First a merchant must understand that they can either use an external service for fraud scoring or they can build their own fraud-scoring engine. In general you will send an order to a fraud-scoring service, which will provide all of the data elements of the order. Typically the merchant will have performed an authorization prior to making this call, so they can provide information such as address verification results and the card security results to the fraud-scoring service. These services are typically set up to process orders in a real-time environment, but this does not mean a merchant can’t use them in a batch mode. The service typically takes a matter of seconds to evaluate an order to determine the level of risk associated with it. Once a fraud-scoring service is done, it will provide one of several data points back to the merchant. Make sure to check what the service provider will return:
A pass or fail result
A score
Descriptors
So now that you understand what you will see, what is the fraud-scoring service doing with their order? When you call a fraud-scoring service it runs a series of data integrity checks on the data you provided to look for things that are unusual or are blatantly fraudulent. Examples of this could be nonsensical input such as: Name: IUYIOUYIY, or it could be that “Mickey Mouse” is trying to buy a brand new three caret diamond ring. The service can then look at the data elements (such as name, address, phone, e-mail) to see if there are any matches to internal fraud lists. It would then check for issues with velocity of use and change. The service may then look at things such as geolocation, address and phone verification, and combine these in a model to see how well this order compares to previous good and bad orders. The service then correlates this into a score or a pass/fail response. This is only an example. Each service is unique, and most vendors will not share the exact methods they use, as this is their “secret sauce.”

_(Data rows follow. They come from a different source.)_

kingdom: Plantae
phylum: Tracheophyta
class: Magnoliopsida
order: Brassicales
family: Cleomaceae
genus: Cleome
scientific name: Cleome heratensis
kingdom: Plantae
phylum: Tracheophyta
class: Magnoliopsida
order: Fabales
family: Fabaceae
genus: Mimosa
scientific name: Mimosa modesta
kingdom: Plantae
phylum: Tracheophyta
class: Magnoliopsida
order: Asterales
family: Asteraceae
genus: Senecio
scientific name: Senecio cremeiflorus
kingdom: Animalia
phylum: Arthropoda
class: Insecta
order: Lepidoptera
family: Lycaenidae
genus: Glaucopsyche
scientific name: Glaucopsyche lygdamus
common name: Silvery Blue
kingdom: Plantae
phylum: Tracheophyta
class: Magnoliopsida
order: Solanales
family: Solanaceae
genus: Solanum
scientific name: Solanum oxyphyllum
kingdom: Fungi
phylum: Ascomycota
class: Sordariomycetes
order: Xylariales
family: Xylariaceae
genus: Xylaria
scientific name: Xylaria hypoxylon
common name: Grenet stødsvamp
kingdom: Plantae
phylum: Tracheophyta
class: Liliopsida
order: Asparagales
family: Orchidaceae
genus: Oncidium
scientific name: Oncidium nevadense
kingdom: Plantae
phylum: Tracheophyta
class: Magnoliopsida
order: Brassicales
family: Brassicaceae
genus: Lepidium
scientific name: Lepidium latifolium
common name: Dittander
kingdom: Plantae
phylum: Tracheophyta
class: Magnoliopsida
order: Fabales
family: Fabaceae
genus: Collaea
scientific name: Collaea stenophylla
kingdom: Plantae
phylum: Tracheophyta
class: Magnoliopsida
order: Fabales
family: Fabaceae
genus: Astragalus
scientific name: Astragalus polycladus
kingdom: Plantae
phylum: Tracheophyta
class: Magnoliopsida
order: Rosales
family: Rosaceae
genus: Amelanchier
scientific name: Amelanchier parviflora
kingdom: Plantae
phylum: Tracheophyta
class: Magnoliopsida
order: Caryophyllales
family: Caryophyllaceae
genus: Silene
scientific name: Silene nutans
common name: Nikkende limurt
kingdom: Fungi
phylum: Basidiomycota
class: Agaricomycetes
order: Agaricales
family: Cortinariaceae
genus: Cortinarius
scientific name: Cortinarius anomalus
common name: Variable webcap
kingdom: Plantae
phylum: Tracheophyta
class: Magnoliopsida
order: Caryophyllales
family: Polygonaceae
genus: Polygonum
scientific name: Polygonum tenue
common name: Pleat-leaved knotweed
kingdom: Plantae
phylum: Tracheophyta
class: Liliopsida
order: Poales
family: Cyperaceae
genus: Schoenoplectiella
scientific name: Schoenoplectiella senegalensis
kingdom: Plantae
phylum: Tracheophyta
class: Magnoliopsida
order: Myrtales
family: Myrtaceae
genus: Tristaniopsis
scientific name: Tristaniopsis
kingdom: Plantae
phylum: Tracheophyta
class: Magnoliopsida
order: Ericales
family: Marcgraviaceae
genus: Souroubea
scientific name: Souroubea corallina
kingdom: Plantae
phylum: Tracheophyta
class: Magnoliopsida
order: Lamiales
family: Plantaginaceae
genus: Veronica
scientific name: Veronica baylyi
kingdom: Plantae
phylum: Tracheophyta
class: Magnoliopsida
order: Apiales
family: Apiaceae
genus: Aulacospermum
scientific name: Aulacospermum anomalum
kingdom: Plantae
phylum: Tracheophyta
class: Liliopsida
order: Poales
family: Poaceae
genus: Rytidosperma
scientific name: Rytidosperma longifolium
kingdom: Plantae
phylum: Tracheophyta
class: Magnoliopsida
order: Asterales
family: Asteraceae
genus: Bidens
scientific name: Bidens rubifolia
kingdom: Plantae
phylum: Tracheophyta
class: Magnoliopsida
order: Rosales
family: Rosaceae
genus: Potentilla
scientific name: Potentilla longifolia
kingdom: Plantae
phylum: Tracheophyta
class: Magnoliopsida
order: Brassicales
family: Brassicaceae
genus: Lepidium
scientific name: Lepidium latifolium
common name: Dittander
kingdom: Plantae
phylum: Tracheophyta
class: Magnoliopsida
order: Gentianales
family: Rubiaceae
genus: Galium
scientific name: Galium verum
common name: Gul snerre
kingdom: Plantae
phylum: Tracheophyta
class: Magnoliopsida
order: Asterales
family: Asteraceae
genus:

Selecting a fraud-screening service depends on a merchant’s sales channels, MOTO, e-commerce or both. If a fraud-screening service requires data elements from you, you should do everything you can to submit any and all of these data elements. E-commerce fraud-screening services will have less effectiveness with MOTO transactions. But if a solution is 70% effective in e-commerce and it is 50% effective with MOTO it will still catch half of the fraud attempts.
If an order fails authorization merchants don’t need to send it out for fraud scoring. This being said a merchant should perform their authorization check prior to a fraud screen.
These services typically don’t provide a case management interface, and they provide no means to establish initial settings. Merchants have to base the original settings off of their own previous history with charge-backs. Merchants can easily get bogged down in the details of the solution. I highly recommend that merchants have a fraud analyst from the vendor of choice or independent source to assist in completing the initial set up, going over best practices of using the fraud-screening service. This can save a merchant a lot of time and money in implementing their solution.
It takes typically two weeks to set up a fraud-screening service technically: One week of setting up their initial business processes to use the service, and one week for completing the integration. Most vendors provide an API that has been designed to be very simple to use, and which has a lot of pre-built plug-ins to major e-commerce applications.
Implementing fraud screening is easy from a technical standpoint, but is a little trickier from the business side. You need to do a fair amount of analysis on your side to determine what types of risk may be encountered. Also a merchant has to determine how they want to deal with that risk. This information is critical for correctly setting up and using fraud scoring to its fullest potential. Merchants will also have to code in rules to handle return results from fraud-scoring services.